Sol and Nathan have traveled to San Francisco to find out what caused Daniel’s death. While there, Sol becomes hospitalized. Nathan resorts to alcohol, denying and pushing his father’s illness to the background of his mind. Sol eventually leaves the hospital, alone, due to Nathan’s drinking binge.
During one scene in the novel, Sol carries Daniel’s ashes up the steep and hilly streets of San Francisco. Bearing the body of his son, bearing the bodies of his family members who were Holocaust victims, bearing the bodies of so many souls, bearing his own body with its aging medical problems, bearing the burden of loss, bearing the lack of verbalizing his love for his sons. So much to bear in one human body.
There are no right answers to the questions that the Havazelet’s writing evokes. He writes with sensitivity, ever aware of the frailty of humans, ever conscious of the Holocaust and of the repercussions and consequences of the survivors’ choices. Havazelet has written a novel of family dynamics, a sobering and serious-toned novel, and one not to be taken lightly. Many readers might not like the tone, like the realistic portrayal of a family on the verge of disassociation, not only from each other, but from life in general. It is a difficult story to become involved in, and the content might be misconstrued by some readers. It is a dreary book, a book that is burdensome.
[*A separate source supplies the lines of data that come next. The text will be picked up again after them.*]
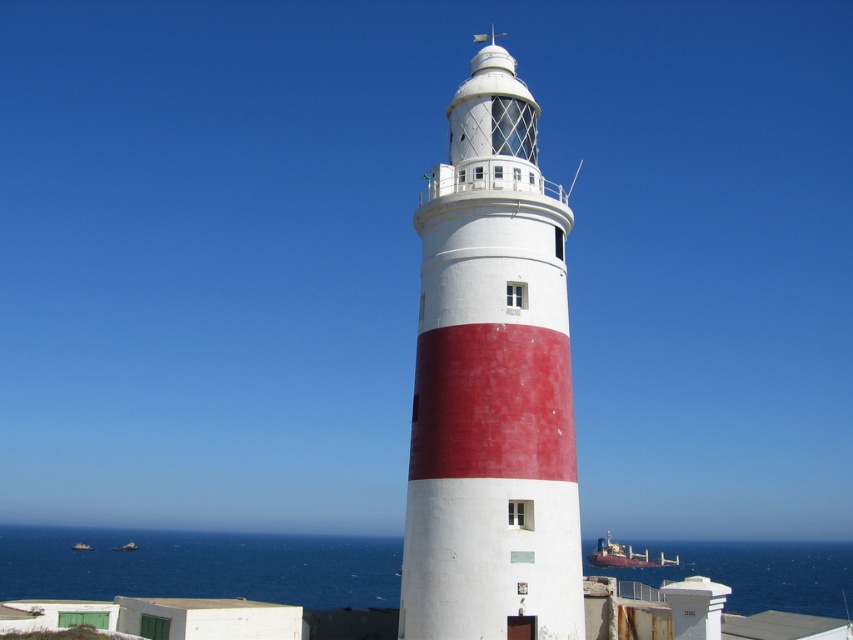
Question: Which point is farther from the camera taking this photo?

Choices:
 (A) (x=660, y=556)
 (B) (x=93, y=548)
 (C) (x=680, y=566)

Answer: (B)

Question: Can you confirm if metallic gray ship at lower center is positioned above metallic gray ship at lower left?

Choices:
 (A) yes
 (B) no

Answer: (A)

Question: Among these points, which one is farthest from the camera?

Choices:
 (A) (271, 538)
 (B) (486, 428)

Answer: (A)

Question: Is white painted lighthouse at center positioned at the back of blue water at lower center?

Choices:
 (A) yes
 (B) no

Answer: (B)

Question: Does metallic gray boat at lower left appear under metallic gray ship at lower left?

Choices:
 (A) yes
 (B) no

Answer: (B)

Question: Which object appears farthest from the camera in this image?

Choices:
 (A) metallic gray ship at lower center
 (B) metallic gray ship at lower left

Answer: (B)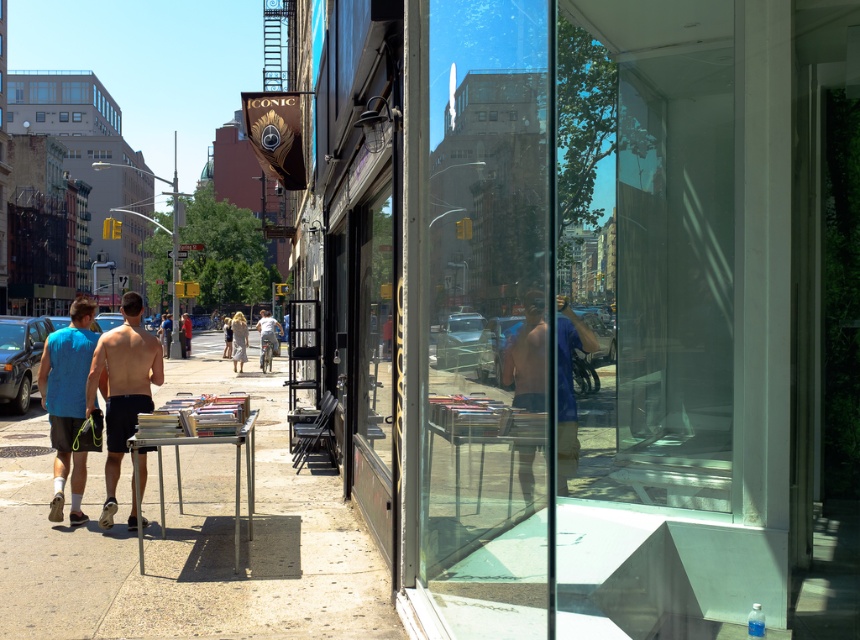
Does shiny black shorts at center have a smaller size compared to light beige fabric dress at center?

No.

Can you confirm if shiny black shorts at center is bigger than light beige fabric dress at center?

Yes, shiny black shorts at center is bigger than light beige fabric dress at center.

What are the coordinates of `shiny black shorts at center` in the screenshot? It's located at (123, 387).

Based on the photo, can you confirm if matte black shorts at center is positioned to the left of light beige fabric dress at center?

Incorrect, matte black shorts at center is not on the left side of light beige fabric dress at center.

Measure the distance between point (533, 356) and camera.

Point (533, 356) and camera are 12.66 feet apart.

Which is in front, point (538, 330) or point (236, 320)?

Point (538, 330) is in front.

This screenshot has width=860, height=640. I want to click on matte black shorts at center, so click(527, 355).

In the scene shown: Does concrete sidewalk at center have a greater width compared to light beige cotton dress at center?

Yes, concrete sidewalk at center is wider than light beige cotton dress at center.

Is point (372, 561) closer to camera compared to point (235, 328)?

Yes, point (372, 561) is closer to viewer.

The image size is (860, 640). Find the location of `concrete sidewalk at center`. concrete sidewalk at center is located at coordinates (189, 536).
In my opinion, that is what Havazelet is trying to convey…the burdens of the body, carried by not only Holocaust survivors, but the generations to follow. History has colored the lenses and emotions of the Nathan and his brother, filtered by the lack of communication from the parents. Havazelet dramatically makes the reader aware that the cycle continues, and will continue, unless it is somehow broken.
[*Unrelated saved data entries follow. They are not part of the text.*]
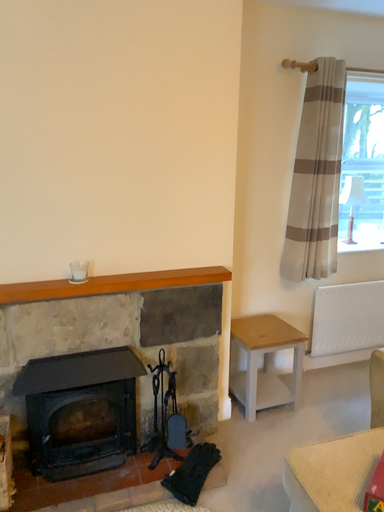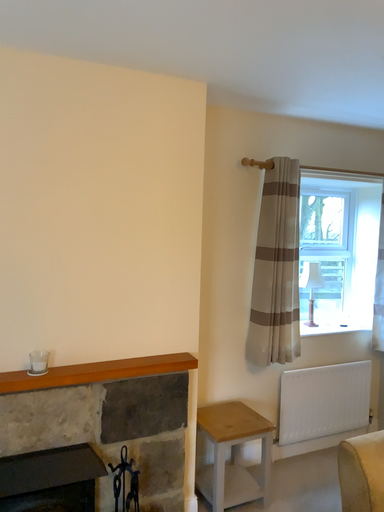
Question: Which way did the camera rotate in the video?

Choices:
 (A) rotated downward
 (B) rotated upward

Answer: (B)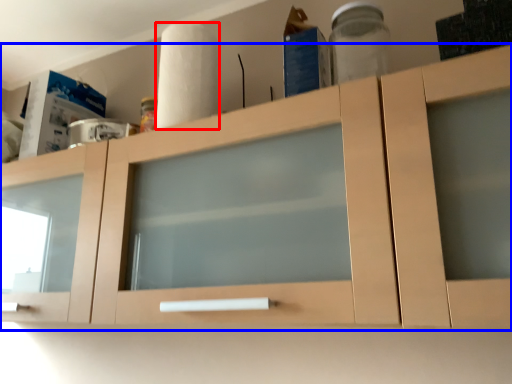
Question: Which of the following is the closest to the observer, paper towel (highlighted by a red box) or cabinetry (highlighted by a blue box)?

Choices:
 (A) paper towel
 (B) cabinetry

Answer: (B)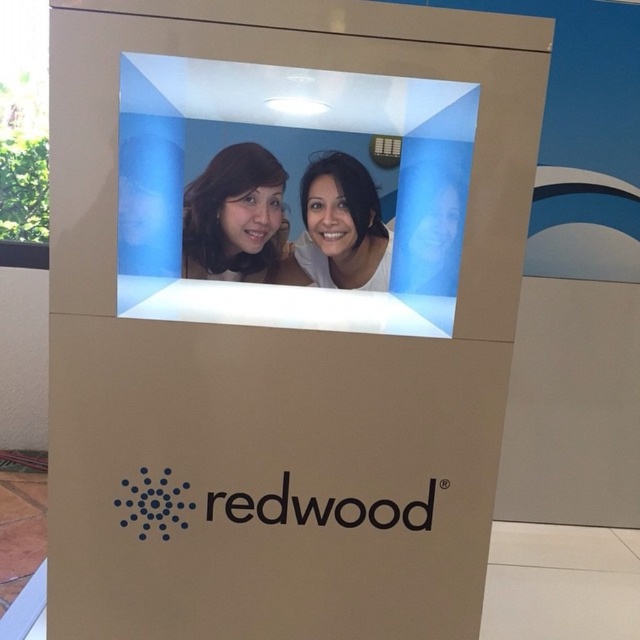
You are a photographer trying to capture the exact location of the point at coordinates point (234,216) on the promotional display. Based on the scene, where would this point be located?

The point (234,216) is located on the matte black hair at center.

You are a photographer who wants to ensure that the two subjects in the Redwood promotional display are positioned correctly. Given that the distance between the matte black hair at center and the matte white face at center is 8.24 inches, can you confirm if they are close enough to appear as a cohesive pair in the photograph?

The distance between the matte black hair at center and the matte white face at center is 8.24 inches. In photography, subjects positioned within 8 to 10 inches of each other typically appear as a cohesive pair, so yes, they are close enough.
Havazelet is definite in the fact that one should not be silent. Yet he isn’t judging those who are. He is aware of man’s faults, and of man’s weaknesses, and it is apparent in his writing. He is emphasizing that one must bear witness, because it is extremely necessary for family members to realize their familial history. It is necessary for them to try to come to terms with the past, in order for them to move forward. Grandparents and parents must find a way to tell their grandchildren and children about the Holocaust. Their experiences must be carried down through the generations. Their stories shouldn’t be left in the caves within the mind and soul to fester, causing unhealthy and extreme emotional outlets. In my opinion, that is Ahud Havazelet’s message, and he delivers it through intense word images, and through masterful writing, in the pages of Bearing the Body.